*SUPPLIED PASSAGE*.
-*-

Project developer Eversource wanted the Site Evaluation Committee to vacate its February decision denying the application, reopen deliberations and consider conditions the utility said would mitigate its concerns.
Eversource said it is not giving up the fight for what they believe is a needed project.
“We intend to pursue all options for making this critical clean energy project a reality, along with the many economic and environmental benefits for New Hampshire and the region. This opportunity to significantly lower energy costs for customers should be given great weight,” said Eversource New Hampshire President Bill Quinlan. “Large infrastructure projects of this scale often face challenges during the siting process, and we will continue to work with all of the stakeholders to present a project that receives New Hampshire’s approval.”
But opponents of the project hailed the decision saying Eversource should abandon the proposal.
“Today the New Hampshire Site Evaluation Committee confirmed its decision to (deny) a certificate of Site and Authority to Northern Pass. In doing so, it dismissed complaints and found no merit in arguments by Eversource that they were somehow entitled to a permit despite the failings of their own application and witnesses,” said Jack Savage of the Society for the Protection of New Hampshire Forests, which opposed the project. “We stand ready to continue the fight to defend New Hampshire’s landscapes from Northern Pass at the New Hampshire Supreme Court should Eversource take its complaints there.”
He noted the company failed to meet its burden of proof because the project as proposed would have unreasonable adverse impacts.
“Ignoring the obvious doesn’t make it go away,” Savage said. “In short, Northern Pass was not a winner—conceptually flawed, with far too many adverse impacts and few if any real benefits to the people of New Hampshire, and there simply are no conditions or cash payments that could turn a bad idea into good.”
But the company said they are not going to give up and are seriously considering taking the decision to the Supreme Court.
“We’re disappointed, particularly in light of the Supreme Court’s ruling this week that reiterated the emphasis that state law places on lowering costs for customers,” said project spokesman Martin Murray.
“We will pursue all options for moving the project forward. We don’t take lightly an appeal to the Supreme Court. It’s a rare occurrence and one we take only when we have strong conviction and confidence that we will prevail.”
An appeal to the Supreme Court is expected to take about a year. Northern Pass officials had hoped to have the transmission line in service by the end of 2020.
The SEC turned down the project saying Eversource failed to meet its burden of proof that the project to bring 1,090 megawatts of Hydro-Quebec electricity to New England wouldn’t interfere with the orderly development of the region.
The committee said Eversource and its experts failed to provide enough credible evidence for the committee to make an informed decision on the project’s impact on property values, local businesses and tourism and on the changes in land use.

-*-

*EXPLORE THE MATERIAL*.
1. Translate this sentence from the Northern Pass passage into Spanish: "An appeal to the Supreme Court is expected to take about a year."
2. Reproduce word for word the part of the Northern Pass passage starting with "But opponents of" and going on through "unreasonable adverse impacts.".

-*-

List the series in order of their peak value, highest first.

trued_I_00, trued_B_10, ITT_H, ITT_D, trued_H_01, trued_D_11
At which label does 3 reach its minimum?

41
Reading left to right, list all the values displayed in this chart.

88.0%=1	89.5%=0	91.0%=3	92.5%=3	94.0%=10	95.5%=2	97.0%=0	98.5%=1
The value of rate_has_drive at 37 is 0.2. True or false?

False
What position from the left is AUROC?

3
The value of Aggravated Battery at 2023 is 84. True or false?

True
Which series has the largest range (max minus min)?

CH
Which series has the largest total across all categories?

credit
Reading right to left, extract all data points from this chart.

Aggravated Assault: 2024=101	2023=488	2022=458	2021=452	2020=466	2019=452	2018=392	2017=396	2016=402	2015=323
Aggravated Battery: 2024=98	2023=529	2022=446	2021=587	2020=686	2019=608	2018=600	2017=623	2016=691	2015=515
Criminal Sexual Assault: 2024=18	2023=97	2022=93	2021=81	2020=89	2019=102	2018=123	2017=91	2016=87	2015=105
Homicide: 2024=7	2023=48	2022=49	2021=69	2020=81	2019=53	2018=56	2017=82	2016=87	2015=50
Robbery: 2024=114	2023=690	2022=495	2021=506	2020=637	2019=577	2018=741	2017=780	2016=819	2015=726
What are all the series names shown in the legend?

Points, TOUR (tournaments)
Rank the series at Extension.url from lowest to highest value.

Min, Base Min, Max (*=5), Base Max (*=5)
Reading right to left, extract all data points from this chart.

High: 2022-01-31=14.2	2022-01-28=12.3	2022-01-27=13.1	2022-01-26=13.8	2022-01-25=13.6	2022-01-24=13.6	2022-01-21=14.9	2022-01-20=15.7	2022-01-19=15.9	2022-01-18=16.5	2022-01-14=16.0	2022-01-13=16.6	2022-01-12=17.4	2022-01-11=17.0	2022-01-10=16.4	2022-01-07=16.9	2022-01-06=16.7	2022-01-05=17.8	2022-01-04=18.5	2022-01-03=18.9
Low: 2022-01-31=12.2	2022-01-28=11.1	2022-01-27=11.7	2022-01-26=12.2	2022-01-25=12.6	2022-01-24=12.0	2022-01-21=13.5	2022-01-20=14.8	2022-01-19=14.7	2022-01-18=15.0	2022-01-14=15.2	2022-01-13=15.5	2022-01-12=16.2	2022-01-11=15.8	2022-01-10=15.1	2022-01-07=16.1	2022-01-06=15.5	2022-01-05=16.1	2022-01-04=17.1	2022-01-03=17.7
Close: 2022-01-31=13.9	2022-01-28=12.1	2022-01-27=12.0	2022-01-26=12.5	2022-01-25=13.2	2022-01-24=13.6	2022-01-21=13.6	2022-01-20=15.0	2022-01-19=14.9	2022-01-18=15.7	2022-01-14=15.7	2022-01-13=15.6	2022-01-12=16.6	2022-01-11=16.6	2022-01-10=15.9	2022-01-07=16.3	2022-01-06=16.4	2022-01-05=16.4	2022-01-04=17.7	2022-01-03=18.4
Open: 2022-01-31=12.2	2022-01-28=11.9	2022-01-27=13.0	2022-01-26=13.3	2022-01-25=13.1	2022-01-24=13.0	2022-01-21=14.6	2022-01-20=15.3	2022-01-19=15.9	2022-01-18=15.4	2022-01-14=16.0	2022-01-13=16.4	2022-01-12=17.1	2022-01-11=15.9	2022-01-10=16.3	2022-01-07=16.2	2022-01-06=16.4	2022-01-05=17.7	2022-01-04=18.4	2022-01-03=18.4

-*-

*OUTPUTS IN ORDER*.
1. Se espera que una apelación ante la Corte Suprema tome alrededor de un año.

2.
But opponents of the project hailed the decision saying Eversource should abandon the proposal.
“Today the New Hampshire Site Evaluation Committee confirmed its decision to (deny) a certificate of Site and Authority to Northern Pass. In doing so, it dismissed complaints and found no merit in arguments by Eversource that they were somehow entitled to a permit despite the failings of their own application and witnesses,” said Jack Savage of the Society for the Protection of New Hampshire Forests, which opposed the project. “We stand ready to continue the fight to defend New Hampshire’s landscapes from Northern Pass at the New Hampshire Supreme Court should Eversource take its complaints there.”
He noted the company failed to meet its burden of proof because the project as proposed would have unreasonable adverse impacts.